Since the Ecosystem around Obsidian and pure Markdown, most of the time I stay in my browser https://github.com/deathau/markdownload and nvim https://github.com/epwalsh/obsidian.nvim


> Joplin is using md to.

The way it's handled can make the difference in control.

> by separating that in their DB, it's a big NO for me since it's a closed silo.

Joplin is using a popular open database with a healthy community and good tooling. It's as open as markdown. Maybe not for you, when you lack the knowledge, but markdown is similar closed for anyone not understanding filesystems and editors.

> This: https://github.com/blacksmithgu/obsidian-dataview works so wonderful for me

Good for you, but that is very low level in terms of data-handling. Dataview is really just an elaborated search, there is no good level of interaction. Datacore, the next project of the Dataview is supposed to bring this, but it's not even usable yet AFAIK. Coincidental, the Obsidian-devs are also working on that front, but nothing is finished yet.

> https://github.com/denolehov/obsidian-git and b) easy to fix since it's a text file.
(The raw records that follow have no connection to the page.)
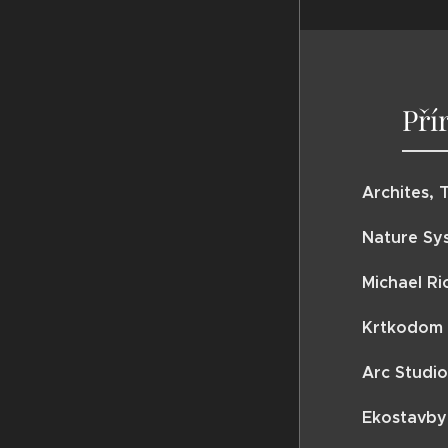
Pří
Archites,
Nature Sy
Michael Ri
Krtkodom
Arc Studi
Ekostavby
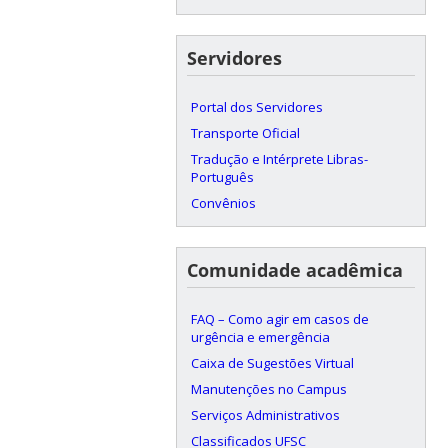
Servidores
Portal dos Servidores
Transporte Oficial
Tradução e Intérprete Libras-
Português
Convênios
Comunidade acadêmica
FAQ – Como agir em casos de
urgência e emergência
Caixa de Sugestões Virtual
Manutenções no Campus
Serviços Administrativos
Classificados UFSC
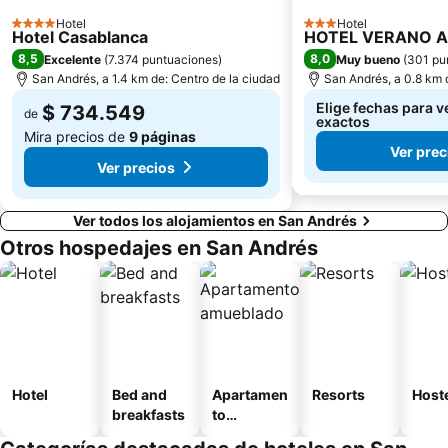
Hotel
Hotel
4 Estrellas
3 Estrellas
Hotel Casablanca
HOTEL VERANO 
8,5
8,0
Excelente
(
7.374 puntuaciones
)
Muy bueno
(
301 pu
San Andrés, a 1.4 km de: Centro de la ciudad
San Andrés, a 0.8 km 
Elige fechas para v
$ 734.549
de
exactos
Mira precios de
9 páginas
Ver prec
Ver precios
Ver todos los alojamientos en San Andrés
Otros hospedajes en San Andrés
Hotel
Bed and
Apartamen
Resorts
Host
breakfasts
to
amueblad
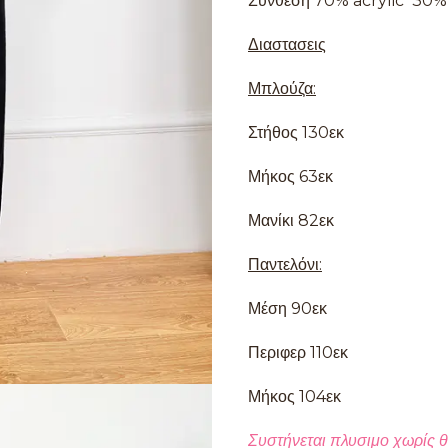
Σύνθεση 70% acrylic 30%
Διαστασεις
Μπλούζα:
Στήθος 130εκ
Μήκος 63εκ
Μανίκι 82εκ
Παντελόνι:
Μέση 90εκ
Περιφερ 110εκ
Μήκος 104εκ
Συστήνεται πλυσιμο χωρίς θ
Gosh!

That's useless when the app itself is not working. And even worse if you are not realizing the errors early.

> Aha. I don't think so. Which authority says that?

My own experience. I've tested enough plugins over the years to know their dark corners.

> And even if It's like that, my markdown files would survive everything

The thing is, technically you are not even having proper markdown, but a fork with some extensions of Obsidian. So some features of your parts might break when switching away from Obsidian. And the reason for all this is also because markdown is lacking definitions for what obsidian-people are doing with it. Coincidentally, this seems also one of the reasons why Joplin is using a database.

> And gosh, this is a good thing!

Not if they all suck.

> Installing multiple task plugins shows that something is "broke" on the user side.

Sure, because the plugins are lacking features, its the users fault... Maybe some users have just very different levels of requirements from you.